УСЛОВИЯ ЗАДАНИЙ →
1 > Ответьте по отрывку о Кузмине на три вопроса:
(a) Какой город вскоре покидает рассказчик, отдающий Михаилу Алексеевичу пачку керенок?
(b) Чьей гимназической подругой была Ольга Николаевна Арбенина-Гильдебрандт?
(c) Кто вмешался в отношения Кузмина с Юркуном?
2 > Пожалуйста, продолжите отрывок о Кузмине начиная со следующего предложения после последнего.

ОТРЫВОК →
И мы поднялись ко мне, и я велел в неурочный час накрыть на стол и старательно не замечал, как жадно, как стыдясь меня, он ел, как постепенно оживал и приободрялся.
Он долго сидел, но мало говорил. Насытившись, он пожелал пройти в библиотеку, в кабинет, в гостиную, к роялю. — „Теперь не до менуэтов, — промолвил он, — да и Моцарт сейчас как-то далек от меня. Все меняется. Помните, как я вам говорил: ‘Подлинный страх не извне, а изнутри’? Ошибался я, жестоко ошибался; конечно, извне, как извне обыски, аресты, болезни, смерть“
„Слушайте, Михаил Алексеевич: я обеспечен, я скоро покидаю Петербург Возьмите на память обо мне эти деньги“. И, ничуть не стесняясь своего жеста, я вынул из бумажника пачку керенок.
Руки его дрожали, когда он их брал. Как счастлива для него была эта сегодняшняя встреча наша! Мы поцеловались. — „Прощайте“. — „Вы хотите сказать: ‘до свиданья’?“ — „Нет, я сказал: ‘Прощайте’. Но вы еще услышите обо мне“»[540].
Однако, помимо материальных неурядиц, Кузмину предстояло в эту зиму пережить еще одно серьезное испытание личного плана. В его отношения — уже столь, казалось бы, установившиеся — с Юркуном вмешалось третье лицо, и, что должно было быть для Кузмина особенно ошеломляющим, — женщина.
Ольга Николаевна Арбенина-Гильдебрандт (1897–1980) была гимназической подругой Анны Николаевны Энгельгардт, второй жены Гумилева. В дневнике 1916 года она с завистью записывала о начавшихся тогда встречах Гумилева и Энгельгардт: «…она торопится на свидание с Гумилевым. А потом нежданно встречаю обоих. Он, кажется, улыбается, но я презрительно прошмыгиваю, не глядя. Он ей писал о любви все лето… (А она любит другого!) Он зовет ее в Америку… о! не в Египет. Он просит ее… о, то же самое! Но она счастлива! свободна! любима! любит! с письмами знаменитого поэта»[541].

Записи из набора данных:
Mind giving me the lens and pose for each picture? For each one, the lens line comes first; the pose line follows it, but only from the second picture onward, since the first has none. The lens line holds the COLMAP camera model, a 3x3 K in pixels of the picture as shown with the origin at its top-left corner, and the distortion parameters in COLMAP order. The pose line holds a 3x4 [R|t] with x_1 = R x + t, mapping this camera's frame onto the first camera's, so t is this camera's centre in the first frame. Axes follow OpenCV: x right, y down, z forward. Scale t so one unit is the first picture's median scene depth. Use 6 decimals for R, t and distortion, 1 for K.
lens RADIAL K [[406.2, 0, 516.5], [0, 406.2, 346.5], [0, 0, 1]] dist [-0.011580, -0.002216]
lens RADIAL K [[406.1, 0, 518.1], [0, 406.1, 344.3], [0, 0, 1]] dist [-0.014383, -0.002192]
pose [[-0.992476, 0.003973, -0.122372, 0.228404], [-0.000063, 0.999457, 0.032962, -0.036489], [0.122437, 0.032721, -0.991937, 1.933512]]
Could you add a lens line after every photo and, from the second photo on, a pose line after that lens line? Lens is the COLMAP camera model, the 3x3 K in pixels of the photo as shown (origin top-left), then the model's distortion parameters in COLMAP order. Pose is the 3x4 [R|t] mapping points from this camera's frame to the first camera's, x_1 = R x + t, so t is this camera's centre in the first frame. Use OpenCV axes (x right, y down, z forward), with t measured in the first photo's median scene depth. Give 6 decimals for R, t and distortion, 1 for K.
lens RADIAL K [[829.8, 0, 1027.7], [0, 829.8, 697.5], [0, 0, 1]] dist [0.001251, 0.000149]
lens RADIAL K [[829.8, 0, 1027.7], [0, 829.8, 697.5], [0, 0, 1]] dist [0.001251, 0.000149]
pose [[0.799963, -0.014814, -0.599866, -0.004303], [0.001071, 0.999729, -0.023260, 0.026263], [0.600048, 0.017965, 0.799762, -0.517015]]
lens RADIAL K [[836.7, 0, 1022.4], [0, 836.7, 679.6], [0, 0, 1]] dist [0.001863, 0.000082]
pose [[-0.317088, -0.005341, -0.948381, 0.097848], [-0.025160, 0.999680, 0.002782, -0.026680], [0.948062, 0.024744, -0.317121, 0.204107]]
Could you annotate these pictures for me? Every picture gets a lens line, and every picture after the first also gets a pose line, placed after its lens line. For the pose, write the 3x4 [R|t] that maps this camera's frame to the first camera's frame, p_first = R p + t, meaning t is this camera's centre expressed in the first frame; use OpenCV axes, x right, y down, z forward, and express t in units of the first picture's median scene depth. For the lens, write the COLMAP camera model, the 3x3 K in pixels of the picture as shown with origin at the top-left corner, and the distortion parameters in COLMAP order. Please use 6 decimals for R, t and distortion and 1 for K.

ОТВЕТЫ К ЗАДАНИЯМ →
1 >
(a) Петербург.
(b) Анны Николаевны Энгельгардт, второй жены Гумилева.
(c) Третье лицо, женщина.

2 >
Через три с половиной года она уже сама получала от Гумилева подобные письма:
«Олечка моя, как досадно вышло с субботой! А я и в воскресенье в час ждал Вас, а вечером пошел на Тантриса, но Вас не было. Буду ждать Вас в среду и в четверг в час дня перед Вашим домом. Я выучил наизусть все афиши по соседству. Стихи из Бежецка я послал, но знаю по личному опыту, что письма оттуда редко доходят, и потому не удивляюсь, что они пропали. Посылаю Вам их опять. Ужасно хочется Вас увидеть, все время только об этом и думаю. Приходите же в среду. Целую Ваши милые ручки. Ваш Н. Гумилев»[542].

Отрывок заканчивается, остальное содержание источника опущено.